Amanda Ann Martha Ford was born in Alabama on Nov. 7, 1838. She was the daughter of Martha and Rufus K. Ford who settled in Dalton in the 1840s. In the early 1860s, she was teaching school in the Methodist Episcopal Church, sometimes referred to as the Thornton Avenue Methodist Church or the Methodist Congregational Church which was located on the southeast corner of Thornton Avenue and West Morris Street. She apparently moved her classes to the Dalton Academy after it was vacated by Palmer and Worrell. To further validate this assumption, on Nov. 3, 1863, she received payment of $175 from Maj. W.F. Ayer, Post quartermaster of Dalton, for rent of the academy for use as a hospital from July 15 to Oct. 31, 1862. In March 1862, post surgeon F.H. Evans reported he was still renting the academy at the same rates. The Methodist Episcopal Church where she had been teaching before was also converted into a hospital and was rented at the rate of $15 per month. On Feb. 15, 1866, she married William R. Guthrie, a veteran of the war. In 1870, they were living in the Tunnel Hill District and by 1880, made their home on a sizeable farm in East Armurchee in Walker County.

In  spring of 1862, the academy, the Baptist church and the courthouse were rented by the Medical Department and became the Oliver Hospital complex, the first of its kind in Dalton.
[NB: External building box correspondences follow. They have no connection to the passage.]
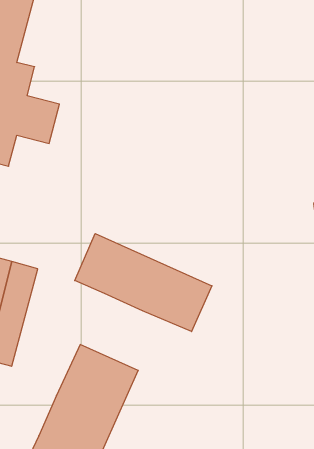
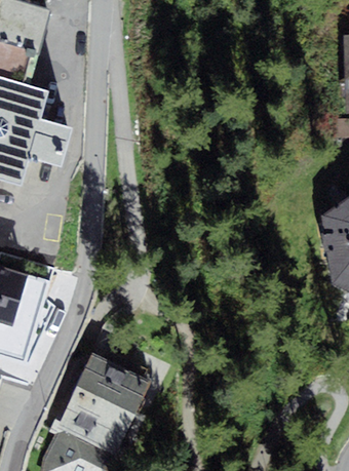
building: [75,234,212,332] -> none

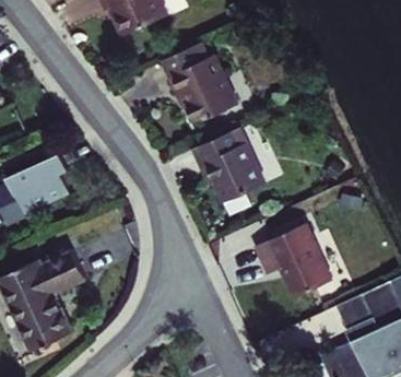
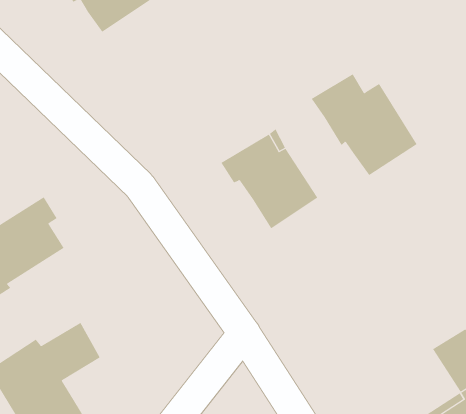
building: [160,47,234,125] -> [311,74,417,176]
building: [256,224,331,297] -> none

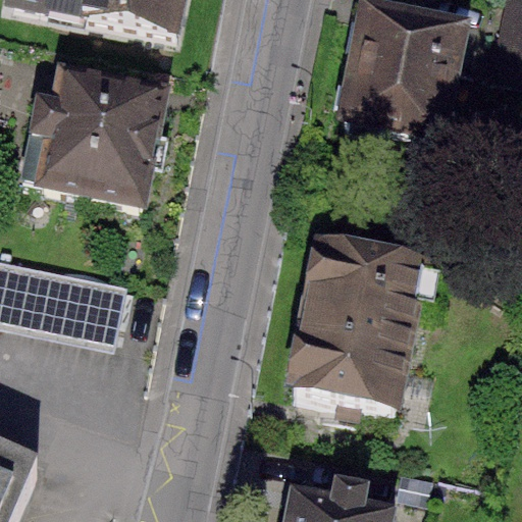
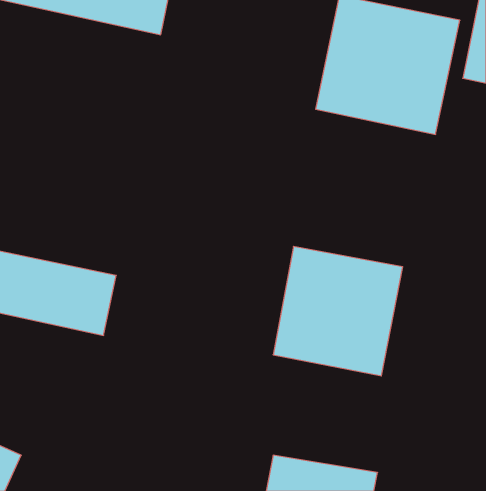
building: [33,65,174,208] -> none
In the spring of 1863, two new hospital buildings were erected on property belonging to Mrs. Rachael Hamilton located just north of the city limits. The Oliver Hospital and the Cannon Hospital that had been occupying the W&A Hotel were moved into these new facilities.

In May of 1863, the Stout Hospital was established in the academy. Evans reported it had a patient capacity of 120 that was to be increased to 370 by setting up tents in the chestnut grove between the academy and the courthouse. At least 13 buildings in Dalton and about half that many in Tunnel Hill were rented for hospital purposes. All but one were removed from Dalton and Tunnel Hill prior to the Battle of Chickamauga.

During the Union occupation of Dalton, the chestnut grove became a camping ground for the soldiers in blue. No doubt they occupied the academy, as well.